[Task to complete] Duplicate the passage from the text on bond ETFs, between "Fixed-Income ETFs, Bond" and "Bond Fund (IEI)", inclusive.

08) Exchange-Traded Funds: Fixed-Income and Asset-Allocation ETFs
Exchange-traded funds providers have long since broadened their coverage with offerings of bond ETFs and asset allocation ETFs, instead of solely equity ETFs.
Fixed-Income ETFs, Bond ETFs
Bond ETFs are what regular bonds are not: Liquid, transparent and rated on a stock exchange. Dividends are paid every month and capital gains, if there are any, are distributed annually.
In a bond ETF only a portion of the bonds compose the underlying index. Using factors like quality of the bond, risk-free rate and years of maturity, the bond index can be matched very closely by the fund manager using a sampling method.
Yield Curve Bond ETFs
This type of funds let investors purchase Treasury bonds at varying maturities along the yield curve. Long-term Treasury ETFs are generally good for speculation of interest rates. Short-term bond funds are better compared to money market funds because they yield a higher return.
Examples are:
- iShares Barclays 1-3 Year Treasury Bond Fund (SHY)
- iShares Barclays 3-7 Year Treasury Bond Fund (IEI)
- iShares Barclays 7-10 Year Treasury Bond Fund (IEF)
Broad-Based Bond ETFs
A broad-based bond ETF is available with a composition of corporate and government bonds at varying maturities. This type of bond ETF are often found as the main components of a bond portfolio. An example of this is the iShares Barclays Aggregate Bond Fund (AGG).
Inflation Protected Bond ETFs
As the name suggests, inflation protected bond ETFs give protection against inflation. It was created to outperform regular bonds as well when inflation is expected. Usually funds like this one include the Treasury Inflation Protected Securities (TIPS) bonds in its portfolio. TIPS have an interest equal to the Consumer Price Index with an additional premium. An example of this is the iShares Barclays TIPS Bond Fund (TIP).

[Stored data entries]
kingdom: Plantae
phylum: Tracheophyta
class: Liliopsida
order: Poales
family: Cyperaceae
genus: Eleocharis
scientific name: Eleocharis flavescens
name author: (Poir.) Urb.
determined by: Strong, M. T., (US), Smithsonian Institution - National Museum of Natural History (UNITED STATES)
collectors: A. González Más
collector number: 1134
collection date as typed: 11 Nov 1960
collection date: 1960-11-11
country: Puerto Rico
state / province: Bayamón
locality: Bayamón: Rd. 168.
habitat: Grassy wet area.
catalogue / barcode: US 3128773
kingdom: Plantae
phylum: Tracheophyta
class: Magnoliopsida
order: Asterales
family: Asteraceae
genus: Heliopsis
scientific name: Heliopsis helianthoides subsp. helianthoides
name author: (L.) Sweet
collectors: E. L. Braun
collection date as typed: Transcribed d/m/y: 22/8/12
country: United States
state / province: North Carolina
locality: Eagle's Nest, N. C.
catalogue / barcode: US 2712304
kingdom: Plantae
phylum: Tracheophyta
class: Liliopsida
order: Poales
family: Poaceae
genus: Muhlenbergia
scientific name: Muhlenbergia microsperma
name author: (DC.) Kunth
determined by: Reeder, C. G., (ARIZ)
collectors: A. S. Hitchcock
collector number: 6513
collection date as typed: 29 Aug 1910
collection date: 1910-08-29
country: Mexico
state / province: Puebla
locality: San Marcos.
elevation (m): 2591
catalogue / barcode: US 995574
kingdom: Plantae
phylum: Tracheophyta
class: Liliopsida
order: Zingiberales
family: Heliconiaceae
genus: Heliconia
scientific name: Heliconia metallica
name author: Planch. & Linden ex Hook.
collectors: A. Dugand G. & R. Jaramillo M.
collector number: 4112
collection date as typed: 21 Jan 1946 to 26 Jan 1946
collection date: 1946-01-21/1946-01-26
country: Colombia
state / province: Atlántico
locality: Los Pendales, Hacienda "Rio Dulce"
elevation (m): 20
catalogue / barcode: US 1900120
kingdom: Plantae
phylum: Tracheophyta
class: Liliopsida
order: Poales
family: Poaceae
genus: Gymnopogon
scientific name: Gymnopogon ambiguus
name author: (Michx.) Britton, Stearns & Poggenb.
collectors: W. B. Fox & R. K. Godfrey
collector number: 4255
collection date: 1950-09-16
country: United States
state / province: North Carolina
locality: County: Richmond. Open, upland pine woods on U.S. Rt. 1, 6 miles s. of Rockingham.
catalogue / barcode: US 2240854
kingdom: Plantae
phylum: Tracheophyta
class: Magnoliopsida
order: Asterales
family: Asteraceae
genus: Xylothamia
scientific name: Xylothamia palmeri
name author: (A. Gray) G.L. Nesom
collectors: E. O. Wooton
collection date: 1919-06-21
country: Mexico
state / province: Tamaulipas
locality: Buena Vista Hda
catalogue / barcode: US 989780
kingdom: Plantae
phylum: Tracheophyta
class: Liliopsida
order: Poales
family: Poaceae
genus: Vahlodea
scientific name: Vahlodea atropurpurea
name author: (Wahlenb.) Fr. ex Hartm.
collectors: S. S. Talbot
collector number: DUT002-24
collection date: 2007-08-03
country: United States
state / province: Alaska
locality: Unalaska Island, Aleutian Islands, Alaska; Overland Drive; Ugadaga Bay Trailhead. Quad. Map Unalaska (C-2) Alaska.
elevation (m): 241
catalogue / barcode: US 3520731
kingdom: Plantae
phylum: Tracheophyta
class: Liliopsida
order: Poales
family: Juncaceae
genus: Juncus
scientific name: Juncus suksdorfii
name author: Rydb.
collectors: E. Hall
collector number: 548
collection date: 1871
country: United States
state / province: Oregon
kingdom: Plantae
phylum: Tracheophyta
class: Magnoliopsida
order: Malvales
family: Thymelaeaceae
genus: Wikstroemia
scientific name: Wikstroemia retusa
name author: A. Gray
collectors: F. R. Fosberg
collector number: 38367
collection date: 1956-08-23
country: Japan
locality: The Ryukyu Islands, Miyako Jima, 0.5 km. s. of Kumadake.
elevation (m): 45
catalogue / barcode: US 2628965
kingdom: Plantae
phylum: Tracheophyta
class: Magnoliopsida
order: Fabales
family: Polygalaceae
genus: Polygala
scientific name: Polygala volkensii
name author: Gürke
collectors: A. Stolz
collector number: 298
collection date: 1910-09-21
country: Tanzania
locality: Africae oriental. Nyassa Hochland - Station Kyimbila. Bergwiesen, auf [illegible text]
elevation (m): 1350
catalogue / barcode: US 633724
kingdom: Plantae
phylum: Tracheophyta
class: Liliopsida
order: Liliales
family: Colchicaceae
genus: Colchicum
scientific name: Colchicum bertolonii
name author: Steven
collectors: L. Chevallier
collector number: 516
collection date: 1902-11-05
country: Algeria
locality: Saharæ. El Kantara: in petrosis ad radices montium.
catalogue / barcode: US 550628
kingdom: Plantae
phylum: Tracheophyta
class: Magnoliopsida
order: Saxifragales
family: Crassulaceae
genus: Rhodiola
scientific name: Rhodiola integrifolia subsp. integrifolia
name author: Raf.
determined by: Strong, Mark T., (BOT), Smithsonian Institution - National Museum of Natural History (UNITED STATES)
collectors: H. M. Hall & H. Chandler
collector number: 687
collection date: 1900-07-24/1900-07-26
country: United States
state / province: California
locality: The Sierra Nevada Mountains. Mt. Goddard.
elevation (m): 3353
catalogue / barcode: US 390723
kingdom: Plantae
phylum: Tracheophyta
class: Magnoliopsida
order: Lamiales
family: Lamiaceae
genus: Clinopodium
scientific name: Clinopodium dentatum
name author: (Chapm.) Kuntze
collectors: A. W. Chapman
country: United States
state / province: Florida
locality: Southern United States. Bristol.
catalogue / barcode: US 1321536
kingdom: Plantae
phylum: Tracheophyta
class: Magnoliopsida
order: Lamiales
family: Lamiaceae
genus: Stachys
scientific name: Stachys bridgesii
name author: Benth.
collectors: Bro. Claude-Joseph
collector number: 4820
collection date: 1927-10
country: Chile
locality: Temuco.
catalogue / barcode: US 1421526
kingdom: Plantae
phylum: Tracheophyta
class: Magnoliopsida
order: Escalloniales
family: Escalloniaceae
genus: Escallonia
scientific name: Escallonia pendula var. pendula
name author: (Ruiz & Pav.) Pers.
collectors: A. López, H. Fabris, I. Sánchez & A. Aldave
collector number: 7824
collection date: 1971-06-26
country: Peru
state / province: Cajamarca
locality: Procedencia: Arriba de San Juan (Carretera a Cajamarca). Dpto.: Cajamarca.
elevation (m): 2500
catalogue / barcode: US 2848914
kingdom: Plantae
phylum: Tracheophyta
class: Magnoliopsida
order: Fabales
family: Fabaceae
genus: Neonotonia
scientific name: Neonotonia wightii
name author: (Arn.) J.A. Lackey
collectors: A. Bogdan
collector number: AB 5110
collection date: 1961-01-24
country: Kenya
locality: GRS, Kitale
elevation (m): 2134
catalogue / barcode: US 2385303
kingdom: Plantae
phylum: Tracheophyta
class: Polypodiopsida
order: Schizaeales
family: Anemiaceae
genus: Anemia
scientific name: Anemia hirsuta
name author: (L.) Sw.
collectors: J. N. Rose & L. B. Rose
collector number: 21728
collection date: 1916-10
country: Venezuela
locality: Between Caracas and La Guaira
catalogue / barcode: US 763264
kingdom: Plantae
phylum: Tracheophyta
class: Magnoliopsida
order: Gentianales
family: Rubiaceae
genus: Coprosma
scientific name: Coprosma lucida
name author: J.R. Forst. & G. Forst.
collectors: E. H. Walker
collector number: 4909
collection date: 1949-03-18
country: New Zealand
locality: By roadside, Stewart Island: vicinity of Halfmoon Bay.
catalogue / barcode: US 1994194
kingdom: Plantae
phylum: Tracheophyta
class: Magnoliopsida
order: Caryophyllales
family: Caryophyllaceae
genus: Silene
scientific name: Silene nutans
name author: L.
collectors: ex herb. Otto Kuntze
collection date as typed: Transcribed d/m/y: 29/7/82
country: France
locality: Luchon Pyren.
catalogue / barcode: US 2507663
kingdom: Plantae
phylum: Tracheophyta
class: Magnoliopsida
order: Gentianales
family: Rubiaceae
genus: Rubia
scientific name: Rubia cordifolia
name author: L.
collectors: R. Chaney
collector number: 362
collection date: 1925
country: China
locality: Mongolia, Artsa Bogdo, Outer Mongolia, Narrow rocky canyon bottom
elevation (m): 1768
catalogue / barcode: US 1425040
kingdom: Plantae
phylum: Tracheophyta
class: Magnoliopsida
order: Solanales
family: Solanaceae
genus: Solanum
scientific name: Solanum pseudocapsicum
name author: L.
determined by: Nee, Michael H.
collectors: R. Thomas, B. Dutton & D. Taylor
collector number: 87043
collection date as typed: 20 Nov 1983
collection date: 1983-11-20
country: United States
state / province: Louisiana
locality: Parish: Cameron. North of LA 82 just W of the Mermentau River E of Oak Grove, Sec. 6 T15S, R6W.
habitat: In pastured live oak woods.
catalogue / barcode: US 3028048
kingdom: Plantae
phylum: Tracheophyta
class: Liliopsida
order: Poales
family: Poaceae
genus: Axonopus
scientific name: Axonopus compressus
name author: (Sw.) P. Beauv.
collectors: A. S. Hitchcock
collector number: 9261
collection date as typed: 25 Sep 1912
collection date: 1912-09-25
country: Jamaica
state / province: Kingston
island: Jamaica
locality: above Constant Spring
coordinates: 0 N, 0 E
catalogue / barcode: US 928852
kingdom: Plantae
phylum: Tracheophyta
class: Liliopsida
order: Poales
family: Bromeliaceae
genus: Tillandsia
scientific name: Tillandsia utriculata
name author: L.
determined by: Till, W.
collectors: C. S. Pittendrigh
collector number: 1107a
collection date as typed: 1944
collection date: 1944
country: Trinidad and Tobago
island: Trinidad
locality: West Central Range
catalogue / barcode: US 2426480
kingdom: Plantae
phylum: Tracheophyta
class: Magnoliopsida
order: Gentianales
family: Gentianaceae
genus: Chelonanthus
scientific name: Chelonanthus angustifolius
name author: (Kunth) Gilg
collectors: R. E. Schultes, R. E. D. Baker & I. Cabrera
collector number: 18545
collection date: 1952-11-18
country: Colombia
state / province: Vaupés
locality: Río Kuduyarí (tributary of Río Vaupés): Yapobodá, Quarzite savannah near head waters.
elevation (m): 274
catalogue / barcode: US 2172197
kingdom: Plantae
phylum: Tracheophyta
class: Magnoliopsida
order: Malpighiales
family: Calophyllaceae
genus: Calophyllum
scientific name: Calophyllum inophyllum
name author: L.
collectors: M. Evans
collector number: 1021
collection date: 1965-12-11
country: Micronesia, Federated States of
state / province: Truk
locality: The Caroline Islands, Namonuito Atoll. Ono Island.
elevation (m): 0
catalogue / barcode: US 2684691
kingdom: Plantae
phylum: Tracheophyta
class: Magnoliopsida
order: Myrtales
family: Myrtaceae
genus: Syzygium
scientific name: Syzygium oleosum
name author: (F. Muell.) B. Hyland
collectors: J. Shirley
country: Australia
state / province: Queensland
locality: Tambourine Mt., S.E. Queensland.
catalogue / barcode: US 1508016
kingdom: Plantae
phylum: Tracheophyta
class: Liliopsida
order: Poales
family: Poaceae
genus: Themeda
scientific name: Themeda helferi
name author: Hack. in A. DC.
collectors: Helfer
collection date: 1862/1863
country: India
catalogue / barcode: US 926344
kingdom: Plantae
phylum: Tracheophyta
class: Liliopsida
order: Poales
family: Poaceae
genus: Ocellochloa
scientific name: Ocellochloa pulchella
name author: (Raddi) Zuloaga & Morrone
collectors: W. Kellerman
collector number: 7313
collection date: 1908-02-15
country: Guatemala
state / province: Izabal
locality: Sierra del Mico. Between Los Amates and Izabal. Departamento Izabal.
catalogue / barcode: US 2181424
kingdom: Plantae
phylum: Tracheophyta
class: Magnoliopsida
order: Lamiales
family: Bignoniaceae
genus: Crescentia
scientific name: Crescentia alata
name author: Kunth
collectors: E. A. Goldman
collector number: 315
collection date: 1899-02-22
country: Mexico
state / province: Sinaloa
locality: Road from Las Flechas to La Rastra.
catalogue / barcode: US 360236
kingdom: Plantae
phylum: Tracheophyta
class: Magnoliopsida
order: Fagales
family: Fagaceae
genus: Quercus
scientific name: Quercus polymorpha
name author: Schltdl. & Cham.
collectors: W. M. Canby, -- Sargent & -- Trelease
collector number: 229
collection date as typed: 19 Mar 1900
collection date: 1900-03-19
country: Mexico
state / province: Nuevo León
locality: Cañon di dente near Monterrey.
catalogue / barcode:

[Exercise solution]
Fixed-Income ETFs, Bond ETFs
Bond ETFs are what regular bonds are not: Liquid, transparent and rated on a stock exchange. Dividends are paid every month and capital gains, if there are any, are distributed annually.
In a bond ETF only a portion of the bonds compose the underlying index. Using factors like quality of the bond, risk-free rate and years of maturity, the bond index can be matched very closely by the fund manager using a sampling method.
Yield Curve Bond ETFs
This type of funds let investors purchase Treasury bonds at varying maturities along the yield curve. Long-term Treasury ETFs are generally good for speculation of interest rates. Short-term bond funds are better compared to money market funds because they yield a higher return.
Examples are:
- iShares Barclays 1-3 Year Treasury Bond Fund (SHY)
- iShares Barclays 3-7 Year Treasury Bond Fund (IEI)